▶ _EXERCISE DESCRIPTION_: Your answer should hold all lines of the entries that include the word "KiCad".

______

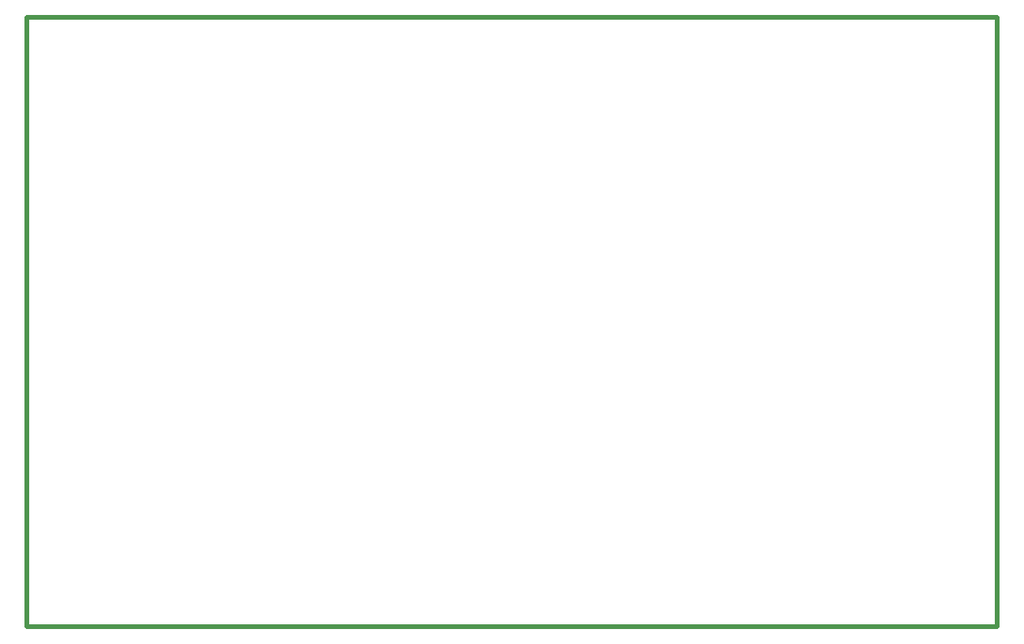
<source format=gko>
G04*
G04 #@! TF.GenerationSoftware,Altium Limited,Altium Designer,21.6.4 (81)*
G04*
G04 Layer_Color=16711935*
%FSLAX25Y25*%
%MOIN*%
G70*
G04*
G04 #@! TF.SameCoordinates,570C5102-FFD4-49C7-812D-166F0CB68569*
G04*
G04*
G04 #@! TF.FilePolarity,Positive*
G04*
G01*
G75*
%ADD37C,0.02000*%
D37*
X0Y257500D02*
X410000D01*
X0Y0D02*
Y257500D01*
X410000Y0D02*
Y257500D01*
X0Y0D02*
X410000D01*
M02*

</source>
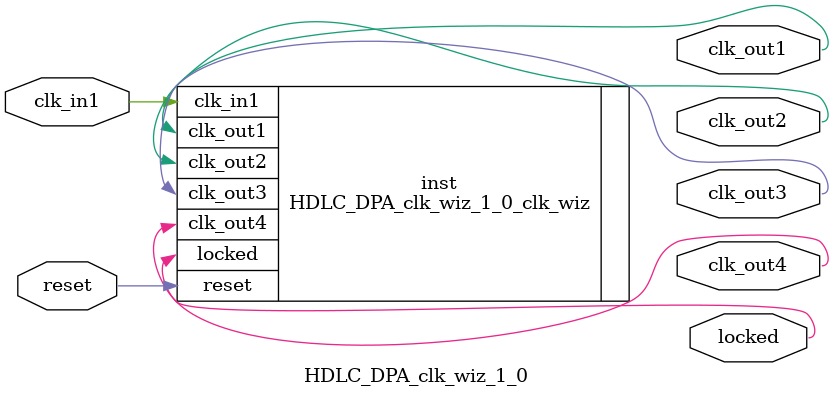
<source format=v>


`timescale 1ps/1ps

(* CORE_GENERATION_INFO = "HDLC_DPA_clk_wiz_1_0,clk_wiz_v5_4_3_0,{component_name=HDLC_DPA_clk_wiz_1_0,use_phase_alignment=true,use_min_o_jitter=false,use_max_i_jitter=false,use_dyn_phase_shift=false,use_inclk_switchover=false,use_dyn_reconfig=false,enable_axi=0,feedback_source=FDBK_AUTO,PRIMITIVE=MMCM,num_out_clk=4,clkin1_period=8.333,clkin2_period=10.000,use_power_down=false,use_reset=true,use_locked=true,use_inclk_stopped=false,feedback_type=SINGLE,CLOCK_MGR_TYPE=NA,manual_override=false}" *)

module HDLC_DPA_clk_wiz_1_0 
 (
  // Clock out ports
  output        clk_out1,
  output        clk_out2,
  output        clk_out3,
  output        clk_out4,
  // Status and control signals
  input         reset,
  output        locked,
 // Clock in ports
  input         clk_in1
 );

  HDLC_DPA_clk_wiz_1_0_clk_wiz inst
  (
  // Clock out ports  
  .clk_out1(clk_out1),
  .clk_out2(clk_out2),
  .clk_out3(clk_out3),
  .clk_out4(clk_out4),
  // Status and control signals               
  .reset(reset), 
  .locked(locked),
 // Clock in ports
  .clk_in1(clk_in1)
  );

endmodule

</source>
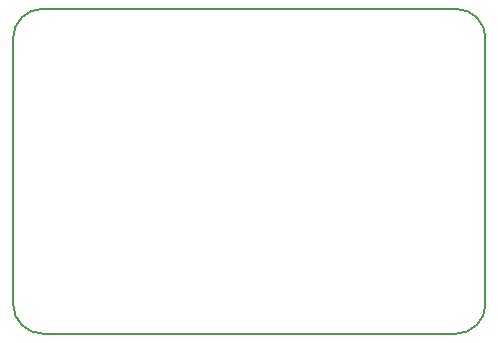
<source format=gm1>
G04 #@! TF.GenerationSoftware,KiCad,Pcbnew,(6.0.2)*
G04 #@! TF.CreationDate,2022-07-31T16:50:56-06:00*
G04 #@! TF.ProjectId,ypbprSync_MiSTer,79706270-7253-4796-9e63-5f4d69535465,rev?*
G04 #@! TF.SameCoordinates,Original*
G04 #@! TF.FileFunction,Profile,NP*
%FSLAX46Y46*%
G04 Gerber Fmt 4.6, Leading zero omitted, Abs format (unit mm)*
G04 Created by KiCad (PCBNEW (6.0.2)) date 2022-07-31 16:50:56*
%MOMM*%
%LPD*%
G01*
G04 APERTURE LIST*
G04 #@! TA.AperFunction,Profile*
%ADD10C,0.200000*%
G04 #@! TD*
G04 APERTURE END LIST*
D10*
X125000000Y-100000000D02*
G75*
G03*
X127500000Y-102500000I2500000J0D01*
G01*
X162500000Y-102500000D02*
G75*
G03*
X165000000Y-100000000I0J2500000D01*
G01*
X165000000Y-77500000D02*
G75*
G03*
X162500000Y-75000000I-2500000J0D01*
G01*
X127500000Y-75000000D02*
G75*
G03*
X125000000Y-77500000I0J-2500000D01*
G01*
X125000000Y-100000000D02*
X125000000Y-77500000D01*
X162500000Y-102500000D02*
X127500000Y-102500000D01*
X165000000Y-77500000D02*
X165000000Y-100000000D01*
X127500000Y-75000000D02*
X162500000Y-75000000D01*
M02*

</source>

______

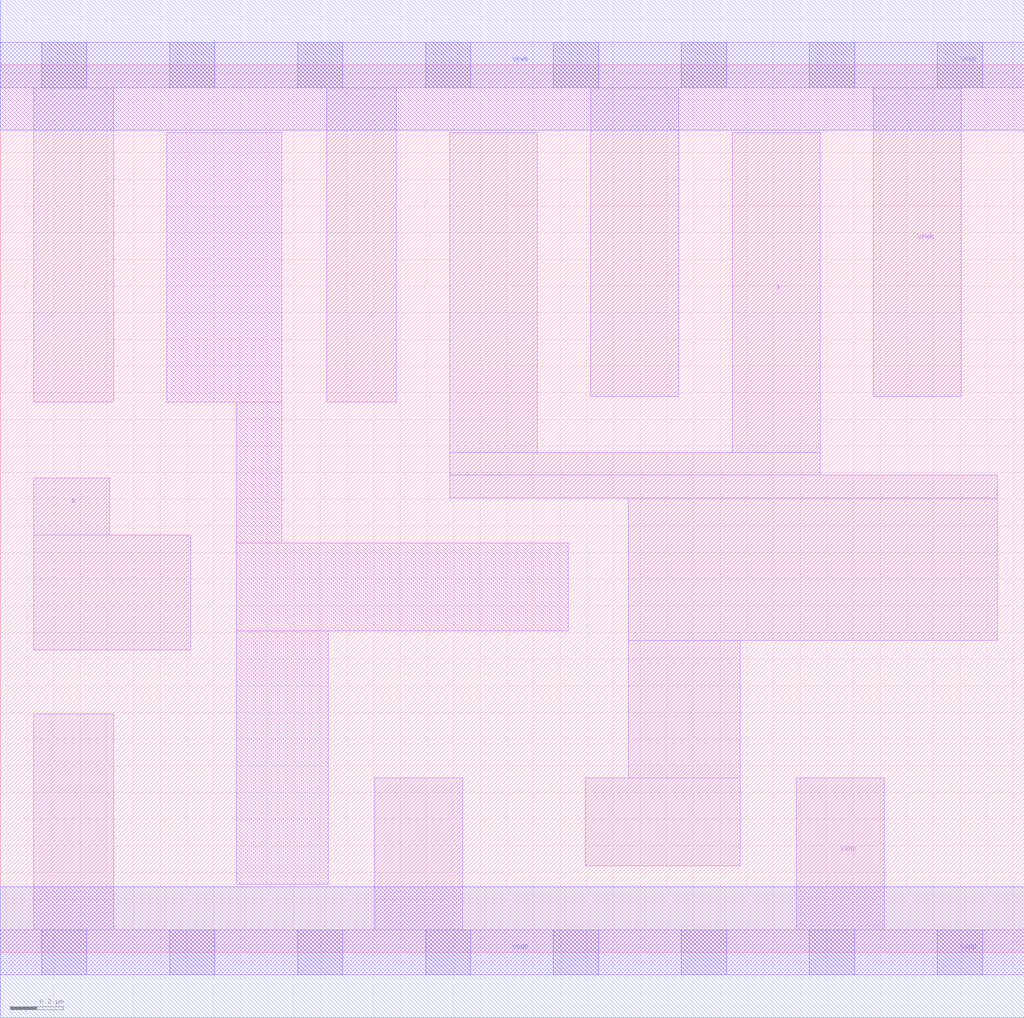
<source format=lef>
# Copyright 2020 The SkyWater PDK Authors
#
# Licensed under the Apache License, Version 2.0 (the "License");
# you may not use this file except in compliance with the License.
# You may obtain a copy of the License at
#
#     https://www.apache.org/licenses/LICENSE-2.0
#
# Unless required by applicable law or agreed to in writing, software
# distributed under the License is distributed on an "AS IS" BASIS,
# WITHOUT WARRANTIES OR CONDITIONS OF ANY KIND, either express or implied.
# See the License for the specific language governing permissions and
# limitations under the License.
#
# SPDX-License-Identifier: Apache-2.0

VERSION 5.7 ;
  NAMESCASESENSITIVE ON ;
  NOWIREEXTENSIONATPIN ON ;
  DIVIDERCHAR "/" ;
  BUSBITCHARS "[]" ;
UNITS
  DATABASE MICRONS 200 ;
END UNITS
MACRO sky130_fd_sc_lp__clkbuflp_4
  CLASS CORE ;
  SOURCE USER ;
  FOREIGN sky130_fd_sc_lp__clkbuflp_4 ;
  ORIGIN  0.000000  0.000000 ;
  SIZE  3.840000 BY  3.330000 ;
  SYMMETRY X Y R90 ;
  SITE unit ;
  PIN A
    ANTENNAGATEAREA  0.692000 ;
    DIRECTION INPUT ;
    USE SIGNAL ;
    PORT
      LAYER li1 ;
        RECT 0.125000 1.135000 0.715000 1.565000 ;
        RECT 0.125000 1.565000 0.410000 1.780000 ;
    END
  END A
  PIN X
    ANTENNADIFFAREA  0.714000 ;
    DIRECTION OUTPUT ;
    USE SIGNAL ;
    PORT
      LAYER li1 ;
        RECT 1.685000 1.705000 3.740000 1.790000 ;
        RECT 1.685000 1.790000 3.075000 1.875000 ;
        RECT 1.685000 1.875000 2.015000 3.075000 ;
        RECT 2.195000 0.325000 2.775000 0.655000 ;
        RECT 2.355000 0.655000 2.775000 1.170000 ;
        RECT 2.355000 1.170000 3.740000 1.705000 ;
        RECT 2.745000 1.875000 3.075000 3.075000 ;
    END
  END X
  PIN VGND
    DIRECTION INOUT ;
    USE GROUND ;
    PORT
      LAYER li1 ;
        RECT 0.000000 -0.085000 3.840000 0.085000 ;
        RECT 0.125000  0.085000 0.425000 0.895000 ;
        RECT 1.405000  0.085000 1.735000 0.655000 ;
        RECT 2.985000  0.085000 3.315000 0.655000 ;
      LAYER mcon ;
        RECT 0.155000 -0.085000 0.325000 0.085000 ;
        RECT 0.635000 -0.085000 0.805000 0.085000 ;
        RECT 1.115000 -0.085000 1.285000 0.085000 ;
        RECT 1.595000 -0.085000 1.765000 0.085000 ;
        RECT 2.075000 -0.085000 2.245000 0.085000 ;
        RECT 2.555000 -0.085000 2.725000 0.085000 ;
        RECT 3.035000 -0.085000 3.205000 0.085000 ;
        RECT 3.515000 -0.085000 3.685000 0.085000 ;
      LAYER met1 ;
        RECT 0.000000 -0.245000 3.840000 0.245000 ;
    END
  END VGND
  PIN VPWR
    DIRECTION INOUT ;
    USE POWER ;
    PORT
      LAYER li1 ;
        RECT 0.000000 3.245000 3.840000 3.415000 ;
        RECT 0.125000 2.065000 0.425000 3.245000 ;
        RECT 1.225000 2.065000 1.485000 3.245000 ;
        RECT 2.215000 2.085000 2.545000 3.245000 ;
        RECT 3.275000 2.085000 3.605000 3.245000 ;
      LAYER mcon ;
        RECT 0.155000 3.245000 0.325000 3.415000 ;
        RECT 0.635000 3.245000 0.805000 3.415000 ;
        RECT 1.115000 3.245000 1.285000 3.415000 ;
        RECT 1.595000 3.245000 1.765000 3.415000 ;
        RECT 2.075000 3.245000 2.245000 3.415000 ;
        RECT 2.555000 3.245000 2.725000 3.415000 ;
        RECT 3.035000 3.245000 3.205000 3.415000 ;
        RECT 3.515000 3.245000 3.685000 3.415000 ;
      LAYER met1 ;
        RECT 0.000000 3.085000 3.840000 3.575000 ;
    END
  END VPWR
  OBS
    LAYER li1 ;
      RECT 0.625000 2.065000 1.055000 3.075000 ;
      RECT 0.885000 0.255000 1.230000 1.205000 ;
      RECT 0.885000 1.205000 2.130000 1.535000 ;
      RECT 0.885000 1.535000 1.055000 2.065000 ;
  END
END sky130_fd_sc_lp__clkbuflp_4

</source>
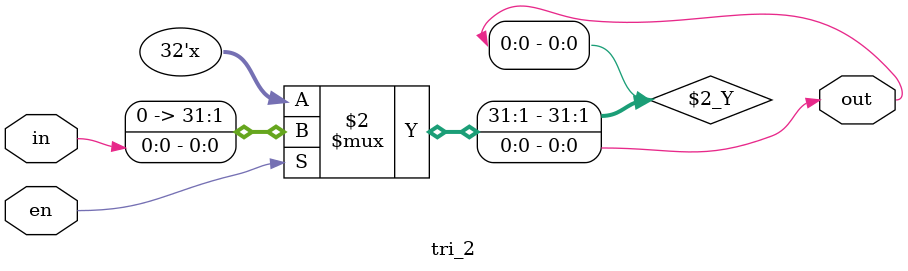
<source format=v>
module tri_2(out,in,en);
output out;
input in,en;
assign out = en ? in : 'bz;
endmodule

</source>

______

▶ _OUTPUT FOR THIS EXERCISE_:
G04 #@! TF.GenerationSoftware,KiCad,Pcbnew,(6.0.2)*
G04 Created by KiCad (PCBNEW (6.0.2)) date 2022-07-31 16:50:56*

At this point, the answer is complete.